Just minutes outside the city limits of Kyoto, Japan, the farmland begins. It’s lush, dotted with healthy paddy fields, halcyon against a mountain vista. Continue as far as Kameoka and you reach the place where the farmlands may end. Not because the horizon halts, but because a certain small factory, situated within these nearly neon green fields, is using water, artificial light and, soon, robots to take over agriculture.

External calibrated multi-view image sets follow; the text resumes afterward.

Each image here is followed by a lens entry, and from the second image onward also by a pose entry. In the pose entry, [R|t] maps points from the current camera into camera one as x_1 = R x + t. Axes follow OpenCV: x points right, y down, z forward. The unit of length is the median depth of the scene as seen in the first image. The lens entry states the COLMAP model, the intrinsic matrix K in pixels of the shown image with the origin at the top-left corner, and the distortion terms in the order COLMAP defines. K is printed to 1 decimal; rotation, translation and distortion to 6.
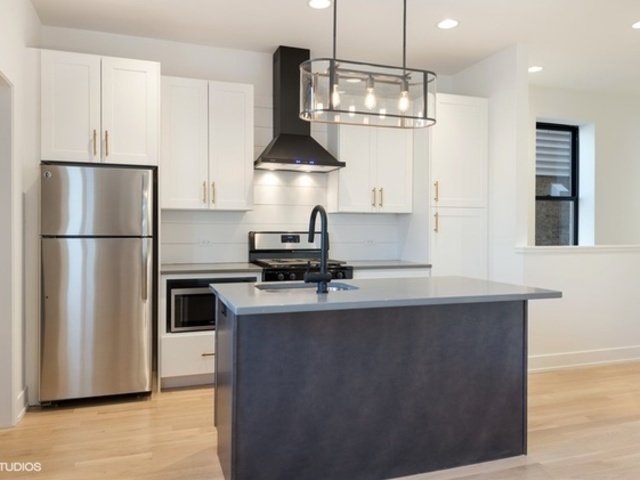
lens RADIAL K [[439.1, 0, 318.8], [0, 439.1, 235.7], [0, 0, 1]] dist [0.022104, -0.003356]
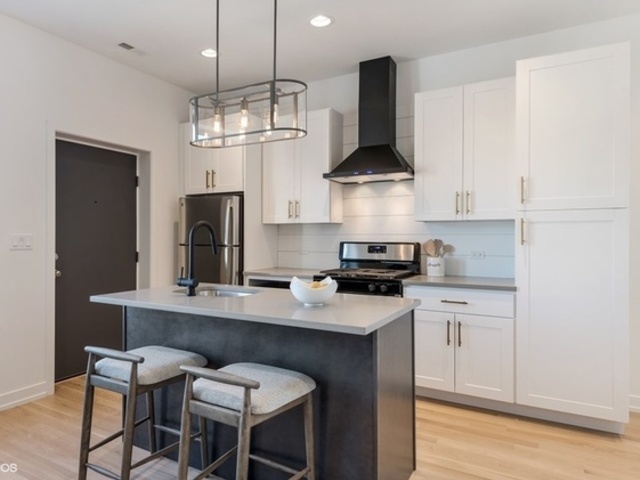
lens RADIAL K [[437.2, 0, 318.9], [0, 437.2, 240.0], [0, 0, 1]] dist [0.006069, 0.001488]
pose [[0.719029, -0.000856, -0.694979, 0.591215], [-0.007570, 0.999930, -0.009063, -0.005061], [0.694939, 0.011777, 0.718973, 0.214604]]
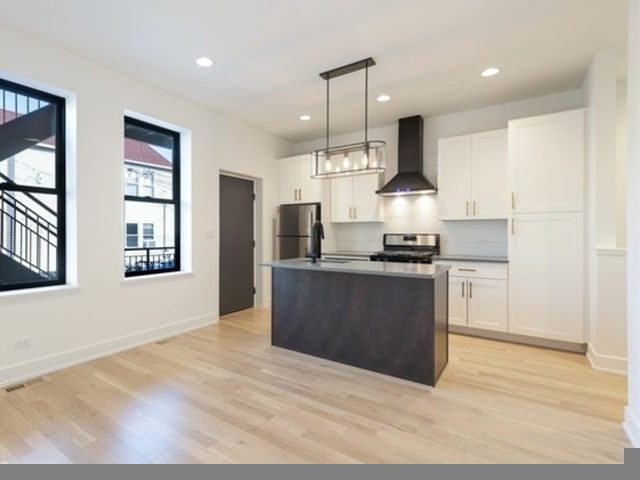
lens RADIAL K [[312.6, 0, 308.1], [0, 312.6, 237.4], [0, 0, 1]] dist [-0.006496, -0.000943]
pose [[0.635790, 0.005047, -0.771846, 0.623201], [-0.006563, 0.999978, 0.001133, 0.003941], [0.771835, 0.004345, 0.635809, 0.021047]]
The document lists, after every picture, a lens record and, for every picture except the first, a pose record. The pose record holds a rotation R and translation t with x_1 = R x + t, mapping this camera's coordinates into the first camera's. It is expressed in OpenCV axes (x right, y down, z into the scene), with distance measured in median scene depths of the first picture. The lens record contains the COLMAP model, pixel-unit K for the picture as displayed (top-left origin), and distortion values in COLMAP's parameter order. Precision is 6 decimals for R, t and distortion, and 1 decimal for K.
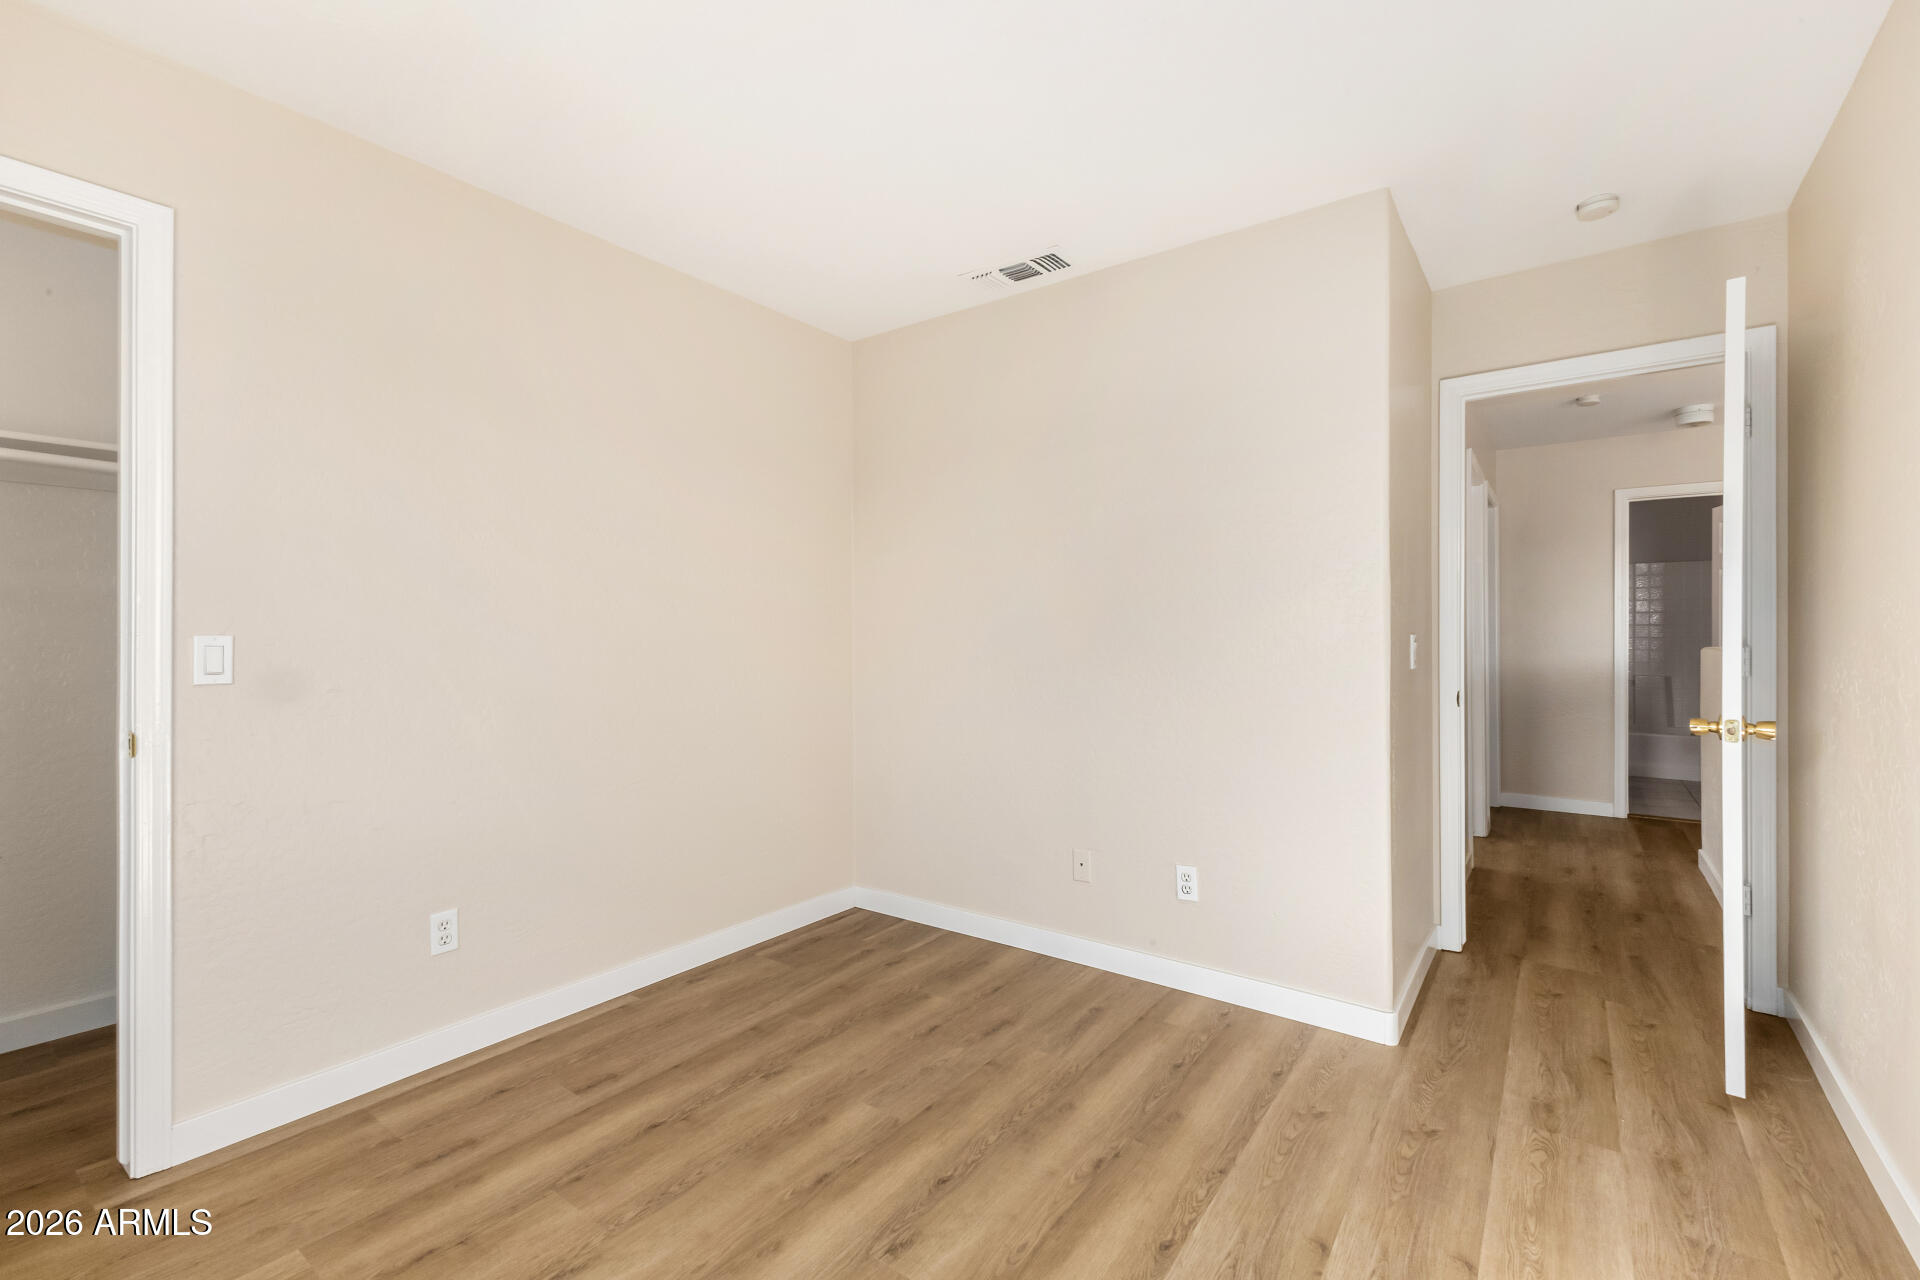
lens RADIAL K [[845.2, 0, 967.1], [0, 845.2, 637.2], [0, 0, 1]] dist [-0.000065, -0.000100]
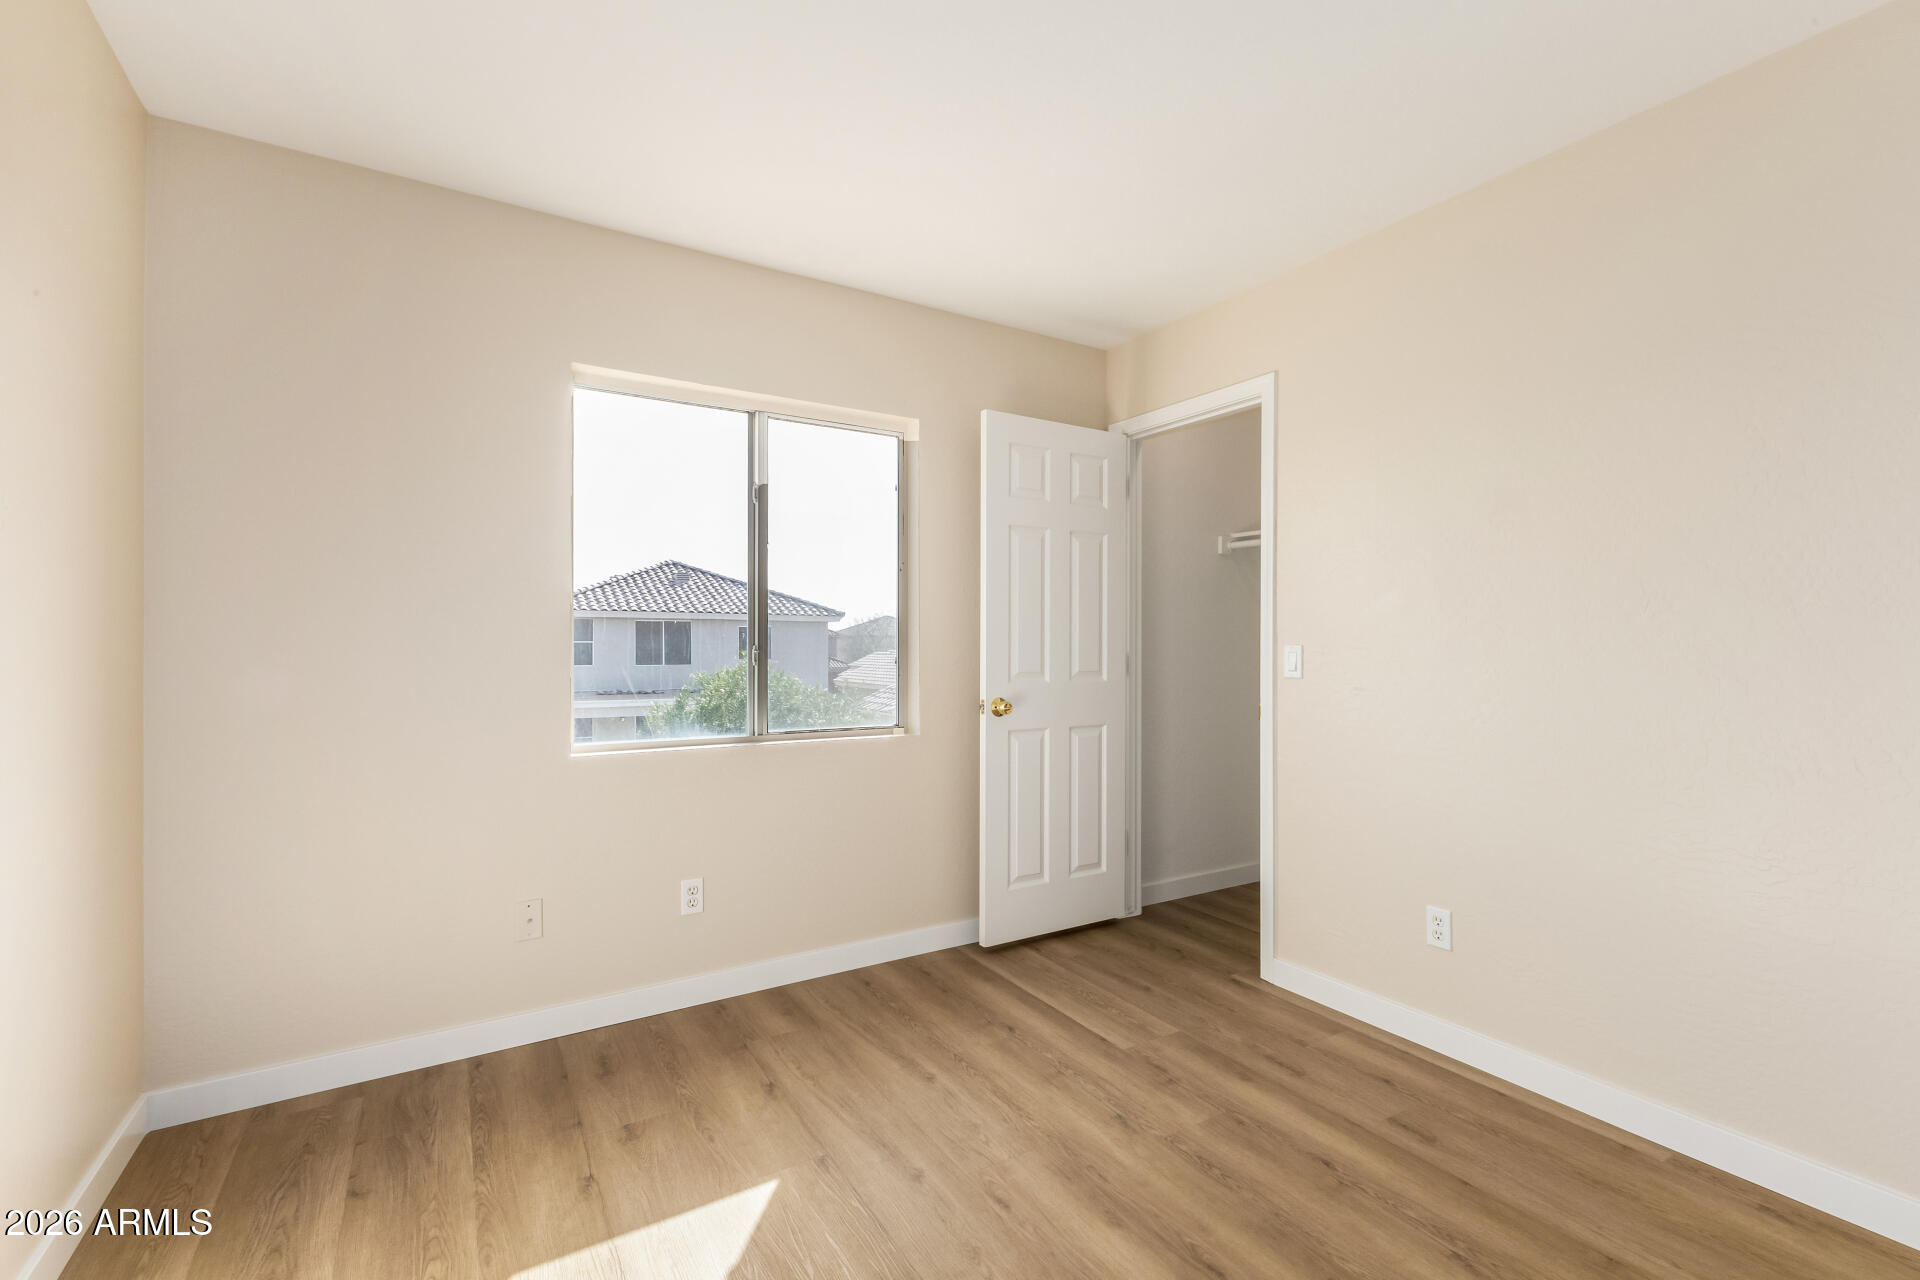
lens RADIAL K [[845.2, 0, 968.6], [0, 845.2, 640.6], [0, 0, 1]] dist [-0.000065, -0.000100]
pose [[-0.394559, -0.002487, -0.918867, 0.617236], [-0.002758, 0.999995, -0.001522, -0.004775], [0.918866, 0.001933, -0.394564, 0.937693]]
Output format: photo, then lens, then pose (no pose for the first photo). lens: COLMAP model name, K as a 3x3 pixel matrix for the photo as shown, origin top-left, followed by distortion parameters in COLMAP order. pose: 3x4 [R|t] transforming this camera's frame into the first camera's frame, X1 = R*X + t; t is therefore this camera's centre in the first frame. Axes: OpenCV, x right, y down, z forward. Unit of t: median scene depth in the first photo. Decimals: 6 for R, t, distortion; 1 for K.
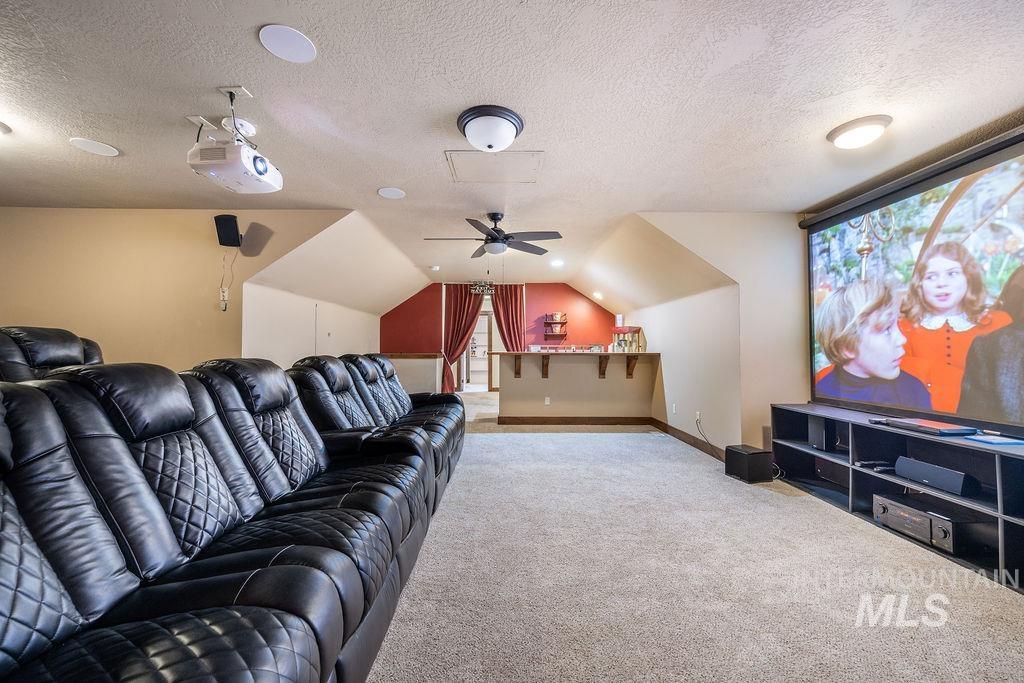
lens RADIAL K [[404.3, 0, 508.9], [0, 404.3, 338.9], [0, 0, 1]] dist [-0.007018, 0.001234]
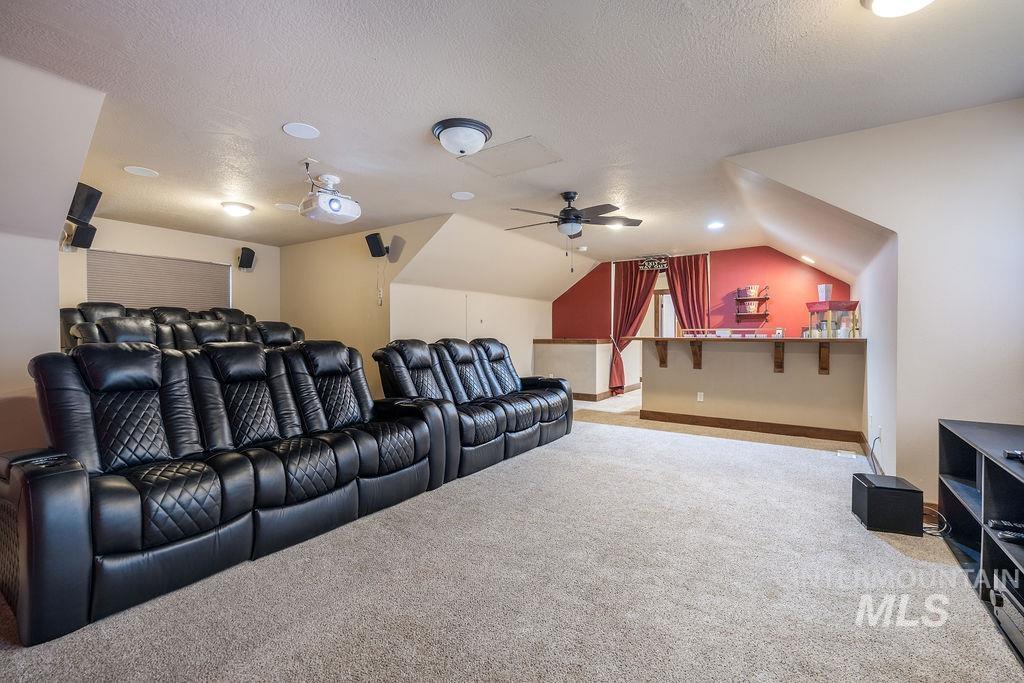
lens RADIAL K [[444.6, 0, 478.2], [0, 444.6, 338.6], [0, 0, 1]] dist [-0.002980, -0.002479]
pose [[0.803364, 0.002128, -0.595485, 0.273514], [0.018170, 0.999440, 0.028084, 0.001889], [0.595211, -0.033381, 0.802876, 0.010055]]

The factory belongs to SPREAD, a Japanese company run by an ambitious and unlikely CEO, 56-year-old Shinji Inada. SPREAD was the subject of splashy press earlier this year when Inada announced plans for an automated factory by 2017. For now, SPREAD produces 21,000 heads of lettuce daily using vertical farming techniques; rather than a greenhouse, it utilizes hydroponics and fluorescent or LED lighting. Its expansion plans are huge — around 20 factories that will produce half a million heads of lettuce a day. Around 200 companies use artificial light methods in Japan alone, estimates vertical farming expert Toyoki Kozai, chief-director of the Japan Plant Factory Association and president of Chiba University.
SPREAD won’t tell us exactly what the automated factories will look like. But you can bet there won’t be C-3PO-esque gardeners strolling around. Instead, automation will subtly replace the most labor-intensive tasks, says J.J. Price, global marketing manager — which means spacing out the lettuce heads as they bloom then harvesting.